Books functionality will be returning via PediaPress. After investigating the new chromium service (T181084: [EPIC] Deploy the mediawiki-services-chromium-render service (Proton)) in depth, we began to look for alternatives in terms of bringing back the PDF books functionality on Wikimedia projects. We reached out to PediaPress, who were the original patrons of books on Wikipedia to see if they would be interested in taking up PDF rendering for books once again. They have agreed and we are currently working on the details and schedule. They will start by working on a temporary solution based on an older technology that has previously been used to create PDF. This might have some drawbacks when it comes to graphical elements, such as maps, but will mean a faster working solution. They then plan to work on a new HTML-to-PDF renderer afterwards, based on feedback on the first implementation.

Books functionality will be returning via PediaPress. After investigating the new chromium service (T181084: [EPIC] Deploy the mediawiki-services-chromium-render service (Proton)) in depth, we began to look for alternatives in terms of bringing back the PDF books functionality on Wikimedia projects. We reached out to PediaPress, who were the original patrons of books on Wikipedia to see if they would be interested in taking up PDF rendering for books once again. They have agreed and we are currently working on the details and schedule. They will start by working on a temporary solution based on an older technology that has previously been used to create PDF. This might have some drawbacks when it comes to graphical elements, such as maps, but will mean a faster working solution. They then plan to work on a new HTML-to-PDF renderer afterwards, based on feedback on the first implementation.

I'd really like to see this new direction extensively documented in terms of expectations and commitments (from both sides). In the past we have had problems in the Collection extension to the point that the extension itself basically became technical debt. I understand that Pediapress had enough challenges already, but this extension residing in a sort of no man's land needs to be fixed. Maybe it requires https://www.mediawiki.org/wiki/Code_stewardship_reviews

Also, pinging @Tpt as the maintainer of wsexport.

I'd really like to see this new direction extensively documented in terms of expectations and commitments (from both sides). In the past we have had problems in the Collection extension to the point that the extension itself basically became technical debt. I understand that Pediapress had enough challenges already, but this extension residing in a sort of no man's land needs to be fixed. Maybe it requires https://www.mediawiki.org/wiki/Code_stewardship_reviews

More detailed documentation will come once we have a clearer idea of the technical side from Pediapress. Currently though, we expect no changes to the collections extension outside of the rendering portion. We might do some cleanup of the workflow but books will function more or less as they do currently. The main difference would be that we'd redirect to Pediapress for the final PDF download. That said, you're right - this answers little to no questions on of the future of the collections extension as a whole in terms of ownership and maintenance.

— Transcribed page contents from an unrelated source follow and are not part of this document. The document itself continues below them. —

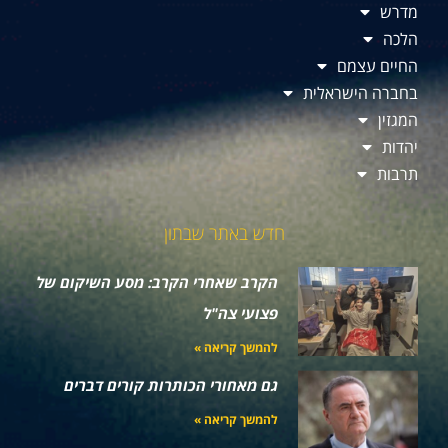
מדרש
הלכה
החיים עצמם
בחברה הישראלית
המגזין
יהדות
תרבות
חדש באתר שבתון
הקרב שאחרי הקרב: מסע השיקום של
פצועי צה"ל
להמשך קריאה »
גם מאחורי הכותרות קורים דברים
להמשך קריאה »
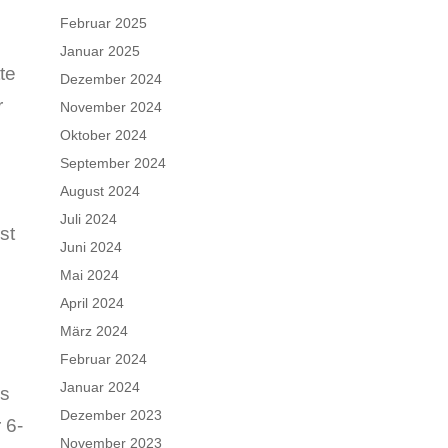
Februar 2025
Januar 2025
te
Dezember 2024
r
November 2024
Oktober 2024
September 2024
August 2024
Juli 2024
st
Juni 2024
Mai 2024
April 2024
März 2024
Februar 2024
Januar 2024
es
Dezember 2023
 6-
November 2023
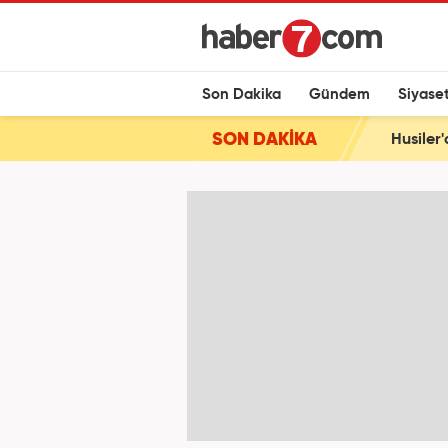
Son Dakika
Gündem
Siyase
SON DAKİKA
Husiler'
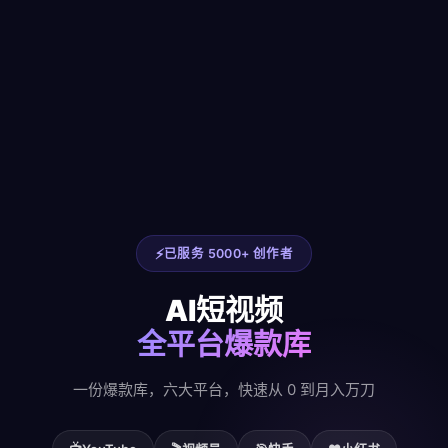
已服务 5000+ 创作者
AI短视频
全平台爆款库
一份爆款库，六大平台，快速从 0 到月入万刀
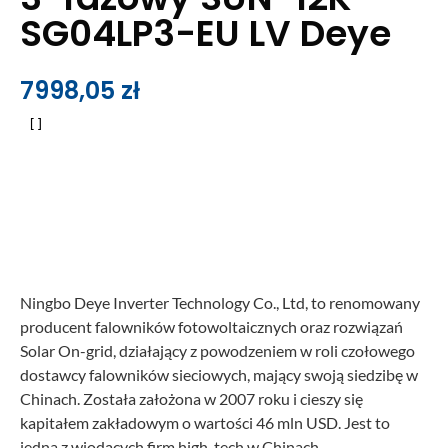
SG04LP3-EU LV Deye
7998,05
zł
Ningbo Deye Inverter Technology Co., Ltd, to renomowany
producent falowników fotowoltaicznych oraz rozwiązań
Solar On-grid, działający z powodzeniem w roli czołowego
dostawcy falowników sieciowych, mający swoją siedzibę w
Chinach. Została założona w 2007 roku i cieszy się
kapitałem zakładowym o wartości 46 mln USD. Jest to
jedna z wiodących firm high-tech w Chinach.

I agree that it's a good candidate for https://www.mediawiki.org/wiki/Code_stewardship_reviews.

A relevant related W3C specification draft: https://www.w3.org/TR/wpub/ and https://www.w3.org/TR/pwp/
It's an aim to make ePub and web work together.
A possibility is to have an ePub/webPublication output system and then use converters targeting multiple formats (PDF, mobi...). It's the approach used by wexport.

Books functionality will be returning via PediaPress.

Excellent. I suppose this means mwlib (with Parsoid HTML?). After PDF goes back to the stable functionality, are we also going to get ZIM and ODT back? EPUB would be in order too.

A series of feature requests and bug reports in the Collection component, which we had triaged in 2014, have since been "retriaged" by some under the assumption that OCG (and others after OCG) was the only way. Please contact me if you need help with debugging and retriaging the rendering-only issues which will go back to PediaPress.

The code for concatenating pages should be removed (or cleaned up if it's intended to be used by Proton or PediaPress in some way).